> [Document segment]
☆ ☆ ☆ ☆ ☆ ☆ ☆
General Atomics

Apex "Sub-Clusters" Save Time and Money


General Atomics was seeking an economical high performance computing solution to run its small and intermediate simulations of toroidally-confined plasmas using GYRO, NIMROD and ORBIT-RF. Toroidally-confined plasmas (or Tokamaks) are massively-parallel simulations that require floating point and high network performance. Using external accounts at large super computing centers slowed productivity due to the amount of time waiting for compute cycles.


With budget constraints, it was foreseeable that the large high performance computing cluster needed to run large jobs was out of reach. But the small and intermediate simulations only required the system to scale to 48 processors. Working with the customer on various system topologies, Advanced Clustering Technologies devised a plan that would provide a computing solution flexible enough to handle the small and intermediate-sized jobs in a most efficient way. By splitting the Apex cluster into three sub-clusters, two 24-node clusters and one 8-node cluster, all three jobs could be run independently and efficiently.
☆ ☆ ☆ ☆ ☆ ☆ ☆
> [Data provided]

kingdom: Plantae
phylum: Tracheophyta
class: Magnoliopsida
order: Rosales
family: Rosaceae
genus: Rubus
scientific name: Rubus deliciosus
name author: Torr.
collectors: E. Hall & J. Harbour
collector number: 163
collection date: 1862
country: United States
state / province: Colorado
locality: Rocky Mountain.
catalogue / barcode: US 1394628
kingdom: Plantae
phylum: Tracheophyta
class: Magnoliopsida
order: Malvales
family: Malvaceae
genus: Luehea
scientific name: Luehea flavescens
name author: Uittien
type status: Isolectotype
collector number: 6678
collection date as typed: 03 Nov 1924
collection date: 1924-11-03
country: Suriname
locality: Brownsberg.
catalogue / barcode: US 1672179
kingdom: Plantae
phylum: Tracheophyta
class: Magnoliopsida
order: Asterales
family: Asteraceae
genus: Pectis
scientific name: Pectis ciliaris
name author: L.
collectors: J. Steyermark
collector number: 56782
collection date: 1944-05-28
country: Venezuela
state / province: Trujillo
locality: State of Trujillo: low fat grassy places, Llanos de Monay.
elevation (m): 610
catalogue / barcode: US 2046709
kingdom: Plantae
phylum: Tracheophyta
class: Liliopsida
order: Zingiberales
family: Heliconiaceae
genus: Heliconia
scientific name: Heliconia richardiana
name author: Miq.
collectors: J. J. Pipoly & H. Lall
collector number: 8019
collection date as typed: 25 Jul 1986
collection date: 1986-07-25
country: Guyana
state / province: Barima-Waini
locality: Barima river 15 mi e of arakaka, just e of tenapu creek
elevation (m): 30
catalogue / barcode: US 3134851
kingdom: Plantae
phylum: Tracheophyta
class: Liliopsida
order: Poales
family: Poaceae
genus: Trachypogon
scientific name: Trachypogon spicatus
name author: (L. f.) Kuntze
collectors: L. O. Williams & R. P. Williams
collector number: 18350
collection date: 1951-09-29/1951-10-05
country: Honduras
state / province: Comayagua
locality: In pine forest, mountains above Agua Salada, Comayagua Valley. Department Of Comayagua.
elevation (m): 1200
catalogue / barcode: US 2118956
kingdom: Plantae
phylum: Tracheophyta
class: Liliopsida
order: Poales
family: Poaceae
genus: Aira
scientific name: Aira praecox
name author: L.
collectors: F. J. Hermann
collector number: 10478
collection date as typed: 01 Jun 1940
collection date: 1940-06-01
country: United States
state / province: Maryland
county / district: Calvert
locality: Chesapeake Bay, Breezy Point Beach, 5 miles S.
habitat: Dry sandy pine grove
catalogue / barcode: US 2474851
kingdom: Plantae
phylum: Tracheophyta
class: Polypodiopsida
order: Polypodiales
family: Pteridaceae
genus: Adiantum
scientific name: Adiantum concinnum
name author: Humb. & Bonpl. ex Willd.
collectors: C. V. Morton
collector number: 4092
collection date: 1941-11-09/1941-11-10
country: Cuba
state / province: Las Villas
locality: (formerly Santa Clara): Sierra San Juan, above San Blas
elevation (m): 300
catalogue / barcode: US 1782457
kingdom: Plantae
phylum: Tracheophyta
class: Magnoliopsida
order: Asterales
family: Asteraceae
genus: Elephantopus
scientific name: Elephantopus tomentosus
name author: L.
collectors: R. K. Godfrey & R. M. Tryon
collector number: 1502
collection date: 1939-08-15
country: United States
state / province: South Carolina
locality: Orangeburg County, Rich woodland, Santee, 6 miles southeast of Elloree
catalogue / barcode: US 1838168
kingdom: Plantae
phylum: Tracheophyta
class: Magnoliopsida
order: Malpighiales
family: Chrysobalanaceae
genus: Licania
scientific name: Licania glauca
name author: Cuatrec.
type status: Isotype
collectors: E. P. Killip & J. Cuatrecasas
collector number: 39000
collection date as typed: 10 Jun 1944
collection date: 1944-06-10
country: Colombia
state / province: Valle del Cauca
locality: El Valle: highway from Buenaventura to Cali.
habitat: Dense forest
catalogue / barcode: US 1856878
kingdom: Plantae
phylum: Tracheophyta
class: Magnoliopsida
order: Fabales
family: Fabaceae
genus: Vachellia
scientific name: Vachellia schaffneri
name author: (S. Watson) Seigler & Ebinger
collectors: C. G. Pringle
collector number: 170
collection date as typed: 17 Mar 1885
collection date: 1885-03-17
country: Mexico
☆ ☆ ☆ ☆ ☆ ☆ ☆
> [Goals]
- A) In the General Atomics case study, copy the passage starting with "With budget constraints, it" and going on through "independently and efficiently.", but replace "sub-clusters" with "partitions".
- B) List every simulation code that the General Atomics case study names.
- C) Continue the General Atomics case study from its last sentence.
The items are separate material, unrelated to the General Atomics case study.

> [Outputs by task]
- A)
With budget constraints, it was foreseeable that the large high performance computing cluster needed to run large jobs was out of reach. But the small and intermediate simulations only required the system to scale to 48 processors. Working with the customer on various system topologies, Advanced Clustering Technologies devised a plan that would provide a computing solution flexible enough to handle the small and intermediate-sized jobs in a most efficient way. By splitting the Apex cluster into three partitions, two 24-node clusters and one 8-node cluster, all three jobs could be run independently and efficiently.

- B) GYRO, NIMROD, ORBIT-RF

- C)
By combining the AMD Opteron platform with an Infiniband interconnect, Advanced Clustering Technologies discovered that the Apex cluster performed better than many traditional high performance computing mainframes when benchmarking GYRO. With the exceptional floating point performance of the AMD OpteronTM and the network performance provided by the three independent Infiniband networks, immediate turn-around of small and medium-sized Tokamaks was possible.

When asked how much the high performance computing cluster had increased their productivity, General Atomics simply replied "Immensely."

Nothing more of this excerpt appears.